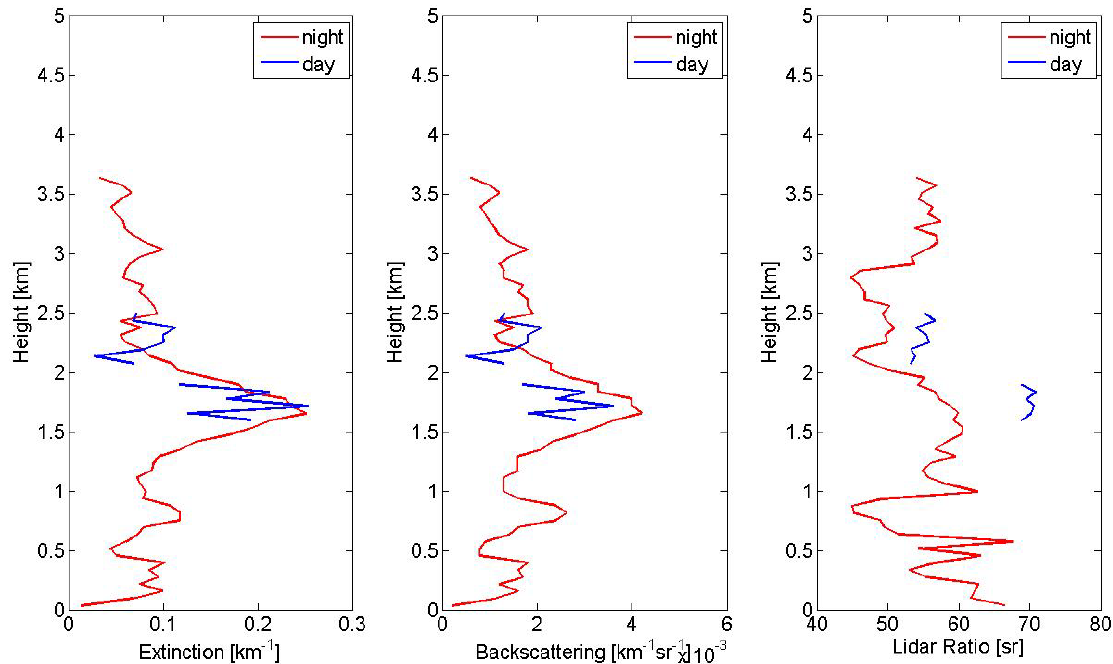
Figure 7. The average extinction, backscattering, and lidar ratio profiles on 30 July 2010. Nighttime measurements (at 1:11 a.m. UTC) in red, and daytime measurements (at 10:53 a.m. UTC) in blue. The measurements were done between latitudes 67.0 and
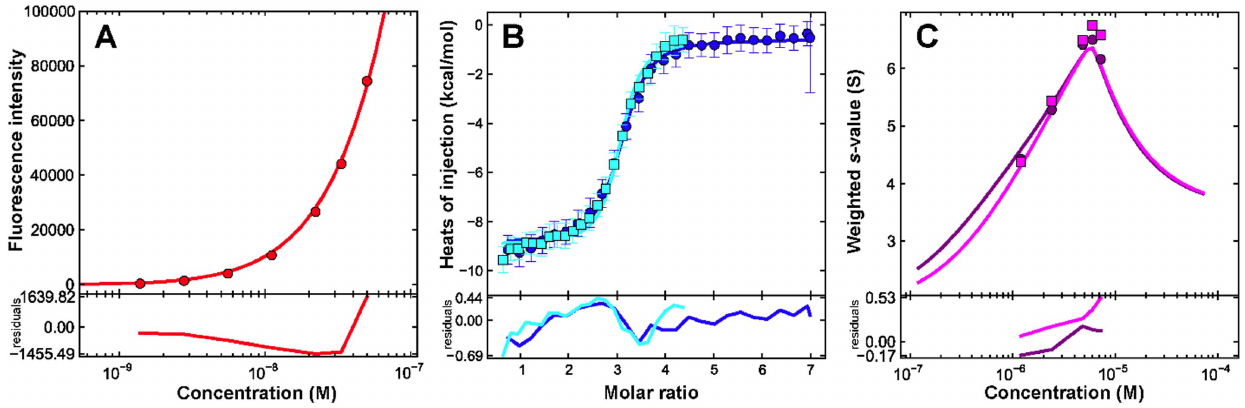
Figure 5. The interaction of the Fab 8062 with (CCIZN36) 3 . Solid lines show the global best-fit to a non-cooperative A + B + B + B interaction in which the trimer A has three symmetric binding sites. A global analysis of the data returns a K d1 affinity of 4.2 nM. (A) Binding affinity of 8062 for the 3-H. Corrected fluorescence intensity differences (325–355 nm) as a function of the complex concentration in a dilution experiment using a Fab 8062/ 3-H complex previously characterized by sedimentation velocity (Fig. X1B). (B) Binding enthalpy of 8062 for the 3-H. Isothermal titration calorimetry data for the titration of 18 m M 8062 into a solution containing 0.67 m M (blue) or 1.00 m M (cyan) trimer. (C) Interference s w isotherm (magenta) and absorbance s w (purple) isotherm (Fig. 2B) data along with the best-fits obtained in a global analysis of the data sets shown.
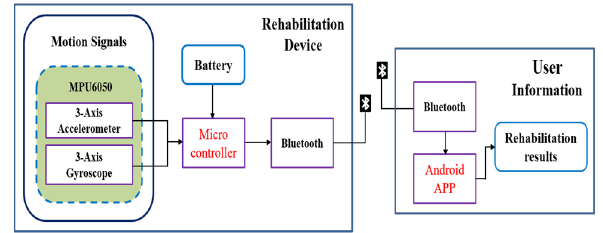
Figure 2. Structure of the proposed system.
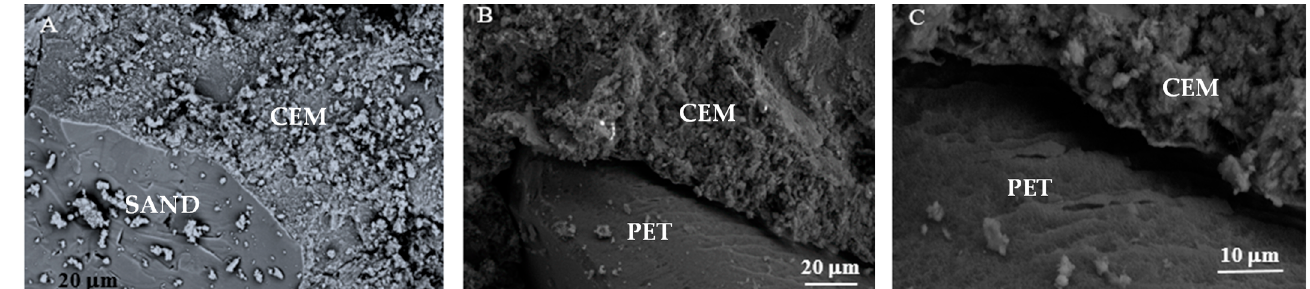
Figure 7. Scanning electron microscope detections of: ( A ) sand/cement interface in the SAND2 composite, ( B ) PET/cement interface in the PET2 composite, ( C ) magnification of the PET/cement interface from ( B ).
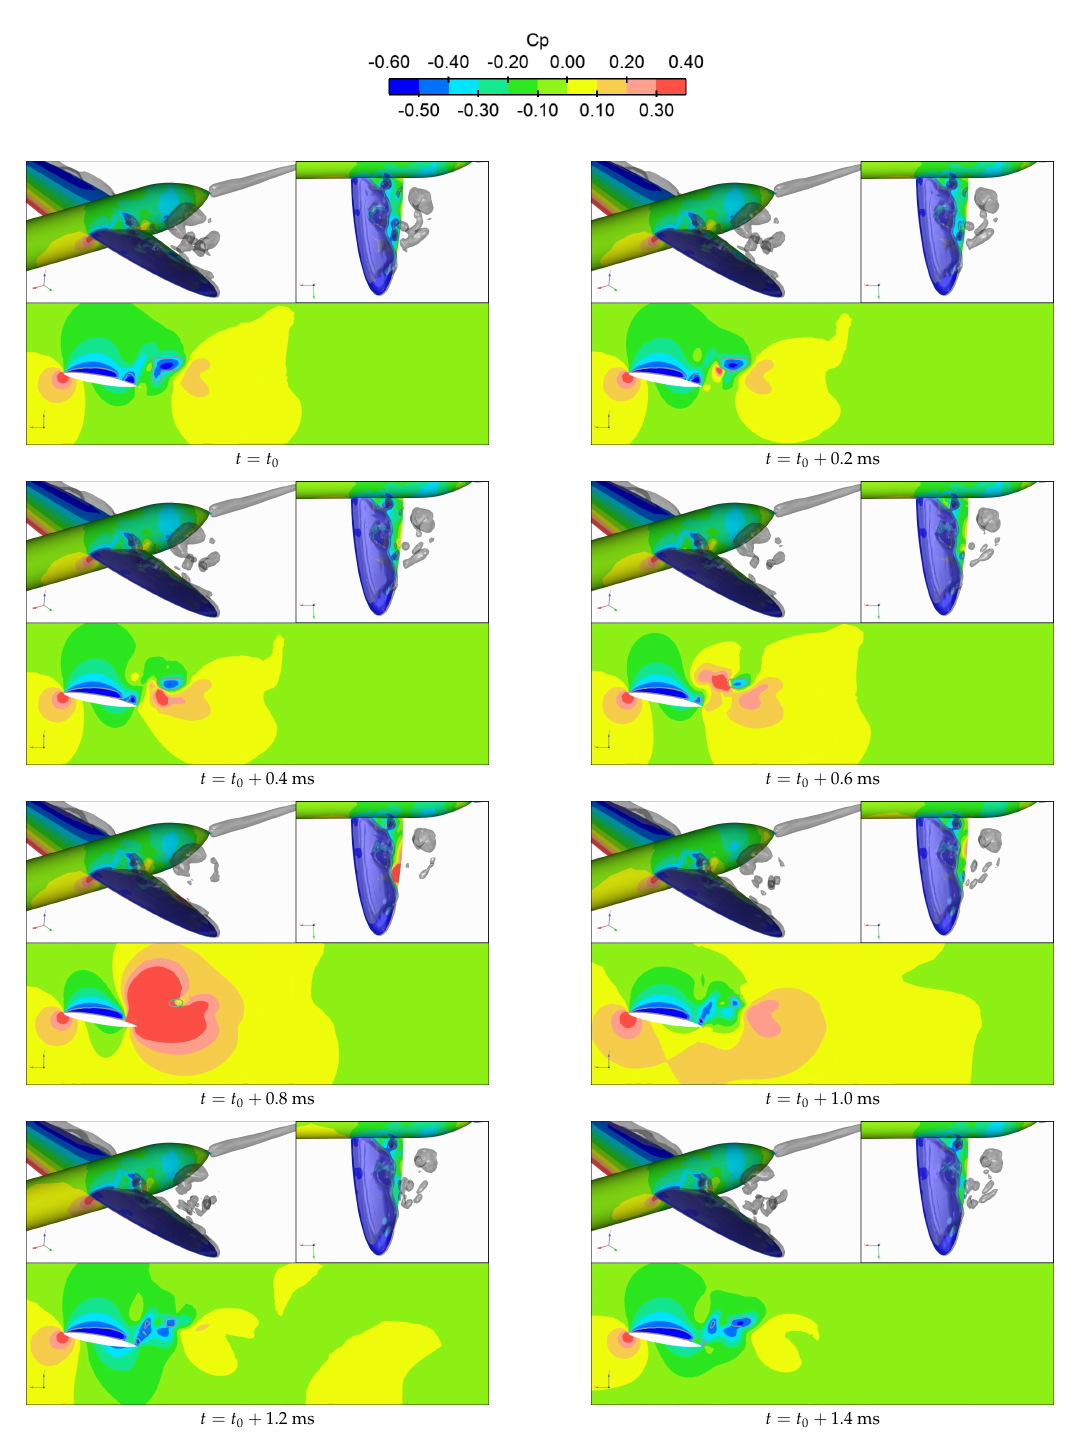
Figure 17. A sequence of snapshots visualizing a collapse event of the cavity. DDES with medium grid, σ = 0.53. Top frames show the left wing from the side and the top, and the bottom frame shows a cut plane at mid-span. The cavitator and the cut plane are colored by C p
------------------------------------
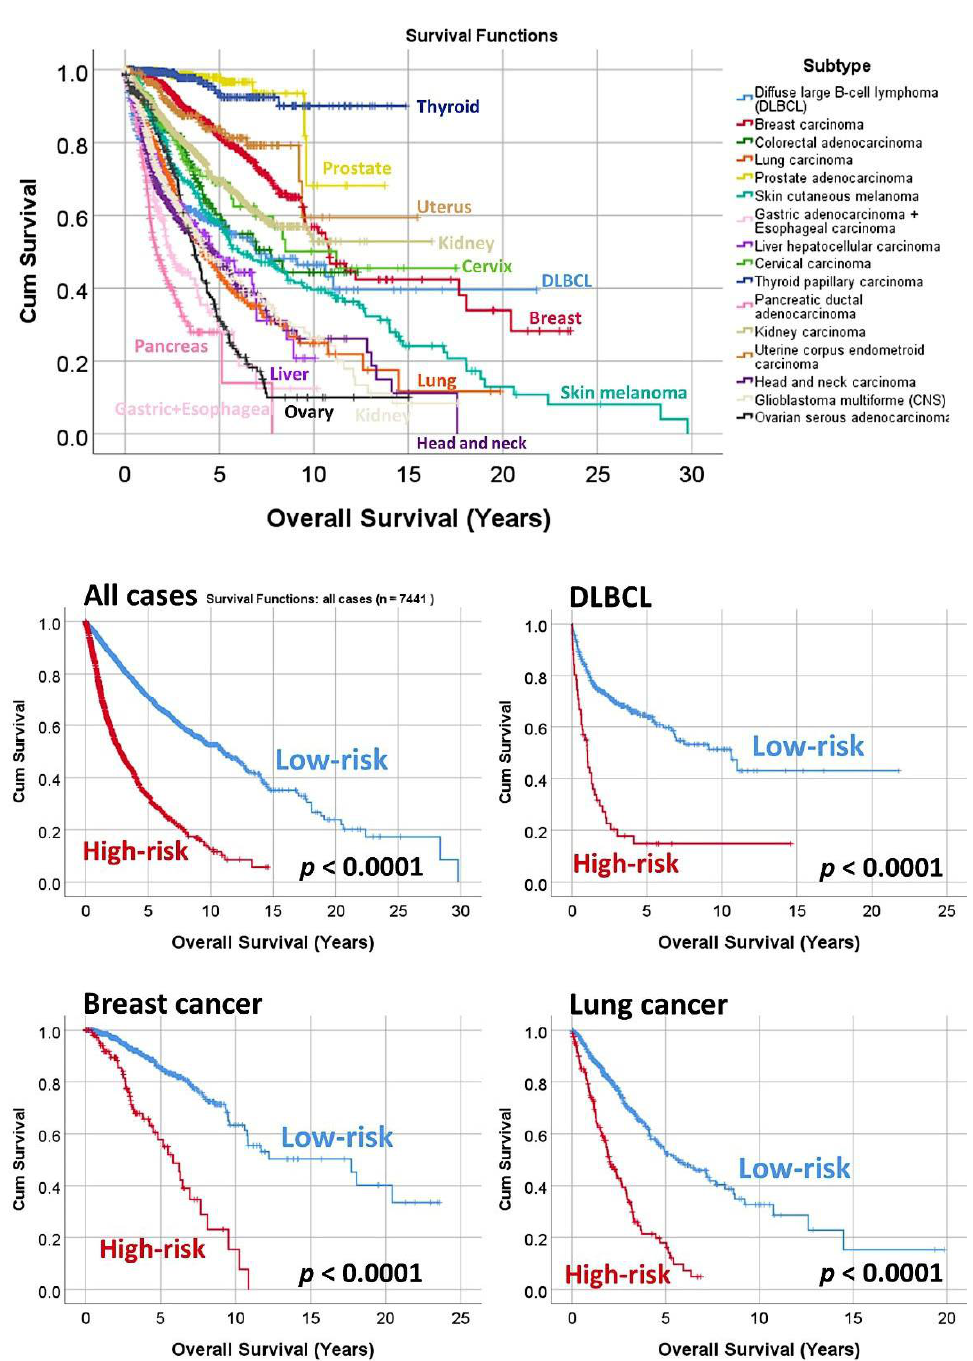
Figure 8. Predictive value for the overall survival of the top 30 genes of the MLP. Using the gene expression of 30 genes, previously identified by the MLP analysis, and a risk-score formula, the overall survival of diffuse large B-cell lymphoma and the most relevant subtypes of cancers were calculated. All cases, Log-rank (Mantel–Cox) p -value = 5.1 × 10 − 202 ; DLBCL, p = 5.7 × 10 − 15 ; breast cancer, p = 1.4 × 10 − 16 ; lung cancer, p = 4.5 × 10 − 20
------------------------------------
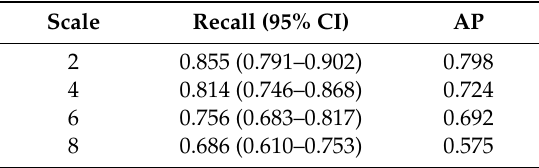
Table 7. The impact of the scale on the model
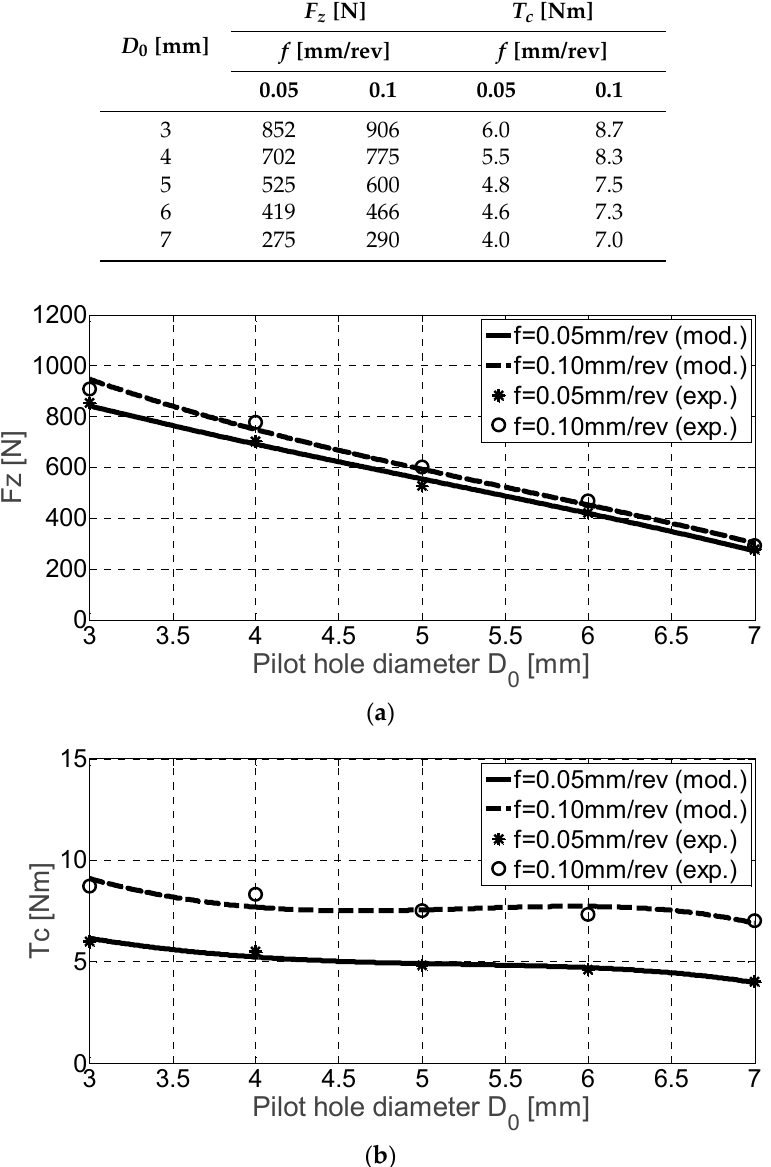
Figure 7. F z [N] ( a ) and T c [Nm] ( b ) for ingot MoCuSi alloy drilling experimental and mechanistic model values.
------------------------------------
● Exercise instructions: Where a line of the records has the string "from", return that line.

● Written solution:
Figure 7. Scanning electron microscope detections of: ( A ) sand/cement interface in the SAND2 composite, ( B ) PET/cement interface in the PET2 composite, ( C ) magnification of the PET/cement interface from ( B ).
Figure 17. A sequence of snapshots visualizing a collapse event of the cavity. DDES with medium grid, σ = 0.53. Top frames show the left wing from the side and the top, and the bottom frame shows a cut plane at mid-span. The cavitator and the cut plane are colored by C p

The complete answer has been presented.